▶ _TRAVAUX ÉCRITS_
**a.** Indiquez si chacune des affirmations suivantes est conforme à l'extrait sur le bouddhisme zen, en citant les mots qui tranchent : (i) L'Esprit du zen est plus court que l'ouvrage présenté ; (ii) L'Esprit du zen a paru aux éditions du Seuil ; (iii) Roger Pol-Droit qualifie de « rupture » la rencontre à l'origine du zen.
**b.** D'après l'extrait sur le bouddhisme zen, de la rencontre de quelles traditions ce bouddhisme résulte-t-il ?
**c.** Dans l'extrait sur le bouddhisme zen, expliquez la nuance qu'apporte la remarque entre parenthèses commençant par « bien qu'un certain humour ».

▶ _EXTRAIT À LIRE_
Introduction à une spiritualité superbe, sans consolations, sans mensonges

L'ouvrage reprend d'abord l'essentiel du propos d'un livre antérieur, plus court, l'Esprit du zen (aux éditions du Seuil). Alan W. Watts en profite ici pour développer plus longuement l'idée que le bouddhisme zen résulte de la rencontre (Roger Pol-Droit parle de « métissage ») entre le bouddhisme indien et l'esprit de la spiritualité chinoise en général, taoïste en particulier (bien qu'un certain humour, et une méfiance profonde des questions métaphysiques animent également les Entretiens de Confucius).

▶ _DONNÉES ENREGISTRÉES_
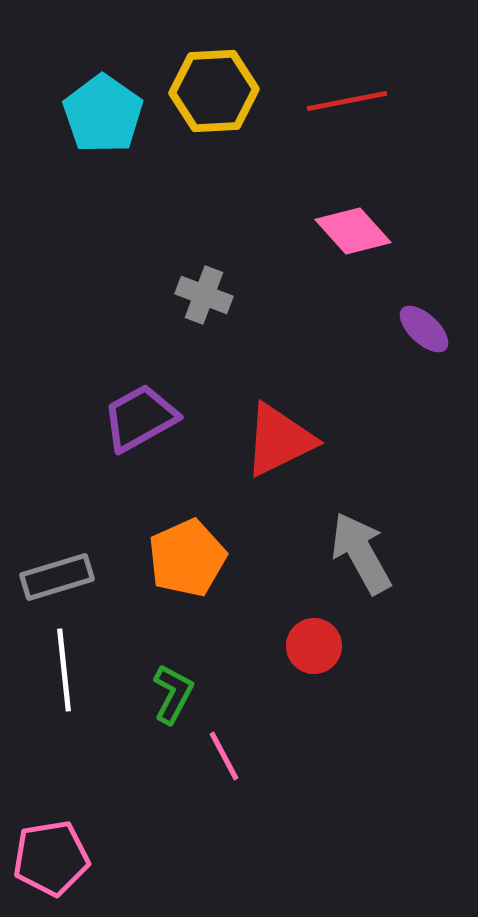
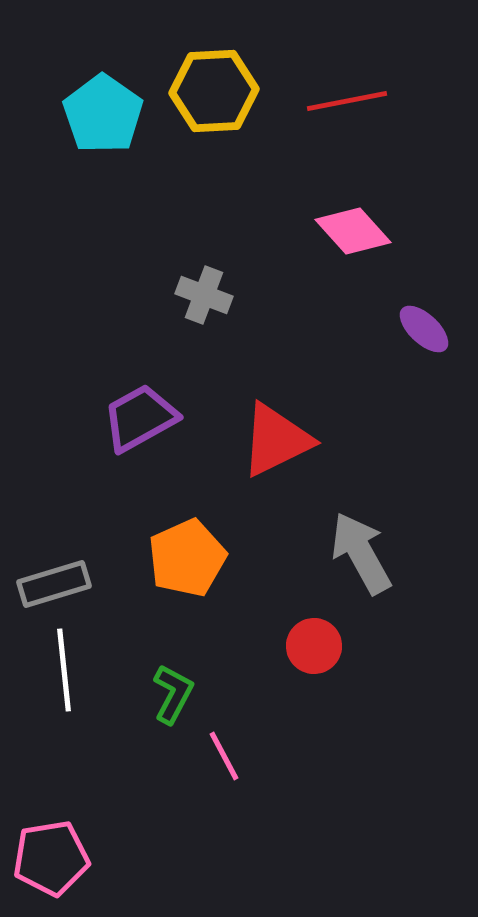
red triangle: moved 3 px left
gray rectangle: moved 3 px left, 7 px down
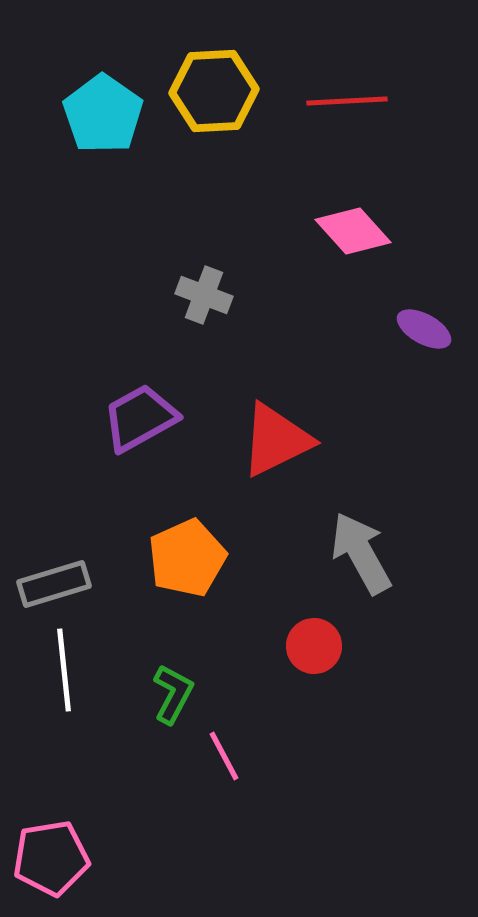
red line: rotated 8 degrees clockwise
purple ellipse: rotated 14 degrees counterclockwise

▶ _CORRIGÉ_
**a.**
(i) Oui : « un livre antérieur, plus court, l'Esprit du zen ».
(ii) Oui : « (aux éditions du Seuil) ».
(iii) Non : « Roger Pol-Droit parle de « métissage » ».

**b.** De la rencontre entre le bouddhisme indien et l'esprit de la spiritualité chinoise en général, taoïste en particulier.

**c.** Cette remarque nuance le rôle particulier attribué au taoïsme. Un certain humour et une méfiance profonde des questions métaphysiques animent aussi les Entretiens de Confucius.